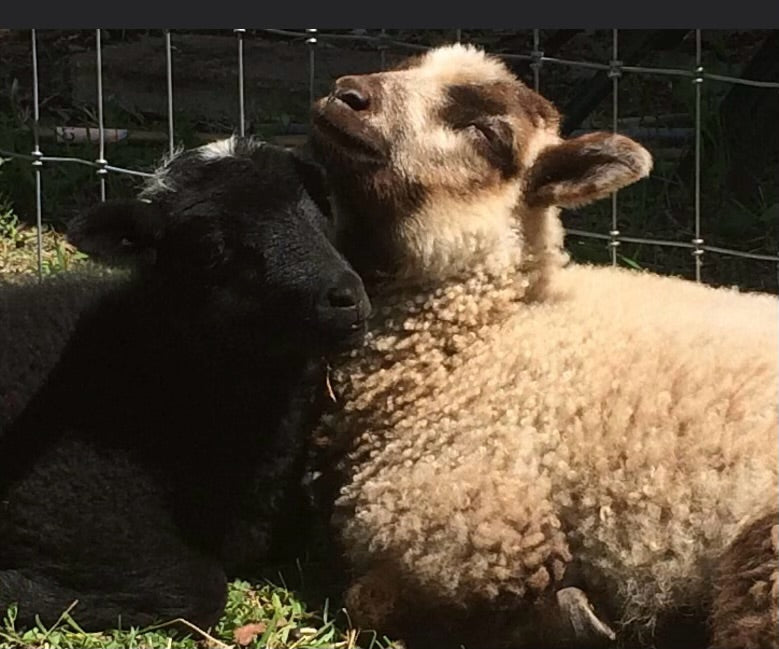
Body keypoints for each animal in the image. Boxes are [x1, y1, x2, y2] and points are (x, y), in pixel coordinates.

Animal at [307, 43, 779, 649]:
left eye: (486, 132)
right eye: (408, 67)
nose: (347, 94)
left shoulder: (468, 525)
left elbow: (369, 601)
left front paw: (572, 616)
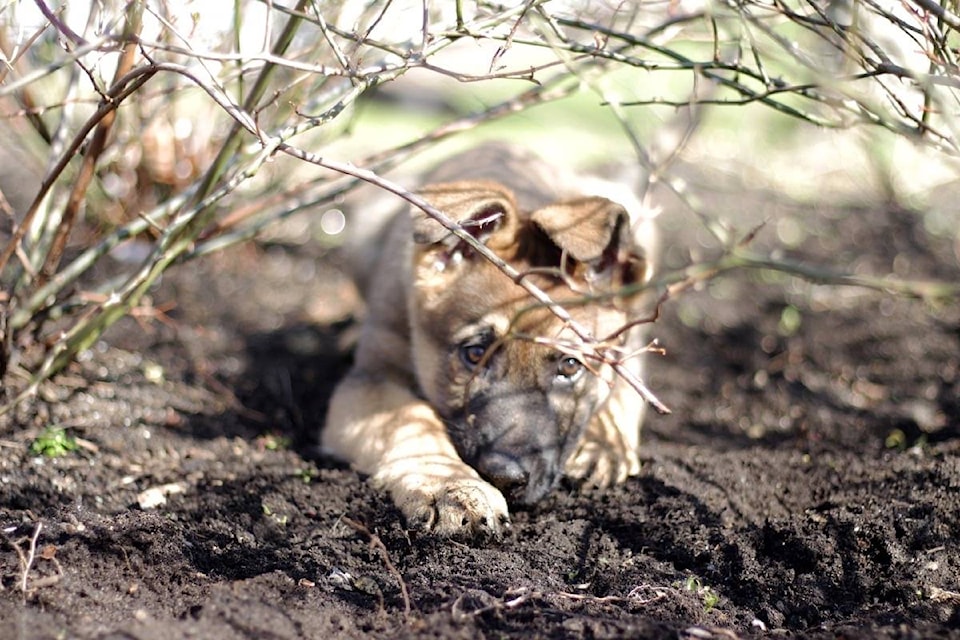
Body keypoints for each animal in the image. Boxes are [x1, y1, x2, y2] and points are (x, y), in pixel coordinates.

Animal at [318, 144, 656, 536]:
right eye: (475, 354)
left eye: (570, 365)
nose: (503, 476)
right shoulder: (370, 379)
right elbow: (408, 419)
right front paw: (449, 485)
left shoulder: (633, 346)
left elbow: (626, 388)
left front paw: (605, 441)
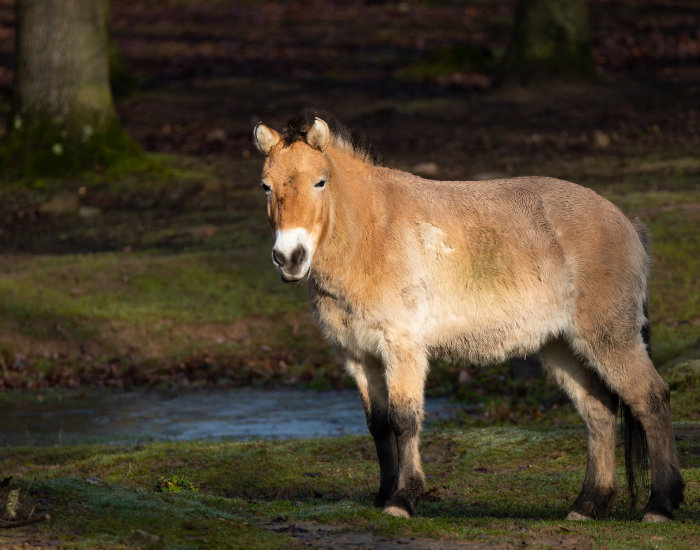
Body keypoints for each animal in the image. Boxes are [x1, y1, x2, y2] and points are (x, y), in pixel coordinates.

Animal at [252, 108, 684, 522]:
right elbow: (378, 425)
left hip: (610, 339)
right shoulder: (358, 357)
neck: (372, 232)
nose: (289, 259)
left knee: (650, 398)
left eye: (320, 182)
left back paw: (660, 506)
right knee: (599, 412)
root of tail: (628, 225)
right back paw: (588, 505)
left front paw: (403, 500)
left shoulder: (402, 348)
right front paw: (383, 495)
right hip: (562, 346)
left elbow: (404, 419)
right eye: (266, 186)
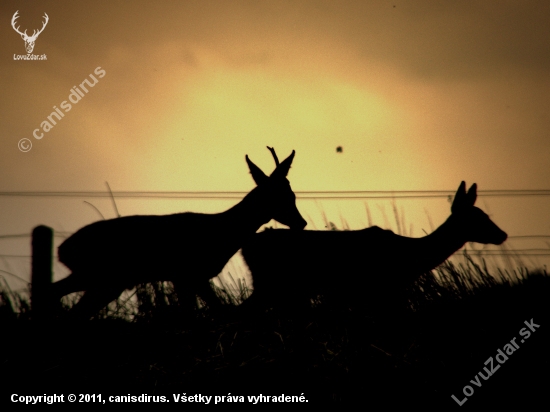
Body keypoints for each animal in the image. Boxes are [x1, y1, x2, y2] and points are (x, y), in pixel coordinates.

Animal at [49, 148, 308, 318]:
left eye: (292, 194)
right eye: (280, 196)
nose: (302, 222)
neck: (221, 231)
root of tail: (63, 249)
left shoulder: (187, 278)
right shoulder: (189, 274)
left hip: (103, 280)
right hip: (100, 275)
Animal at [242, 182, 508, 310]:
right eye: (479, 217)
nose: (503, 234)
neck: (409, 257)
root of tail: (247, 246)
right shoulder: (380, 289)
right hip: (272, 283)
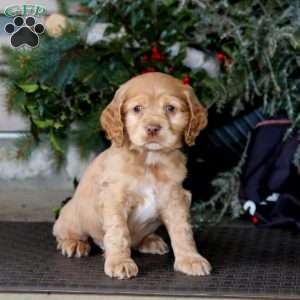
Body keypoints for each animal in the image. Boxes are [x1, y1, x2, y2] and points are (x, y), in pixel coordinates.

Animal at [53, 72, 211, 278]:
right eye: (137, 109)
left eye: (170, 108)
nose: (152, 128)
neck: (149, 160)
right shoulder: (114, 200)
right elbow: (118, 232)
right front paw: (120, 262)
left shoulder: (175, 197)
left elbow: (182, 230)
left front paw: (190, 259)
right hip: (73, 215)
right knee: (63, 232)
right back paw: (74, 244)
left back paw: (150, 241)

——

### Try it
Going from the line with "nose: (503, 234)" to the last line of the listing, write out each line exactly and nothing else. Leave out all pictures.

### Task response
nose: (503, 234)
neck: (409, 257)
root of tail: (247, 246)
right shoulder: (380, 289)
right hip: (272, 283)
Body keypoints for each animal in the image. Boxes are [x1, y1, x2, y2] and points are (x, y), in pixel coordinates.

Animal at [53, 72, 211, 278]:
right eye: (137, 109)
left eye: (170, 108)
nose: (152, 128)
neck: (149, 160)
right shoulder: (114, 200)
right elbow: (118, 232)
right front paw: (120, 262)
left shoulder: (175, 197)
left elbow: (182, 230)
left front paw: (190, 259)
right hip: (73, 215)
right knee: (63, 232)
right back paw: (74, 244)
left back paw: (150, 241)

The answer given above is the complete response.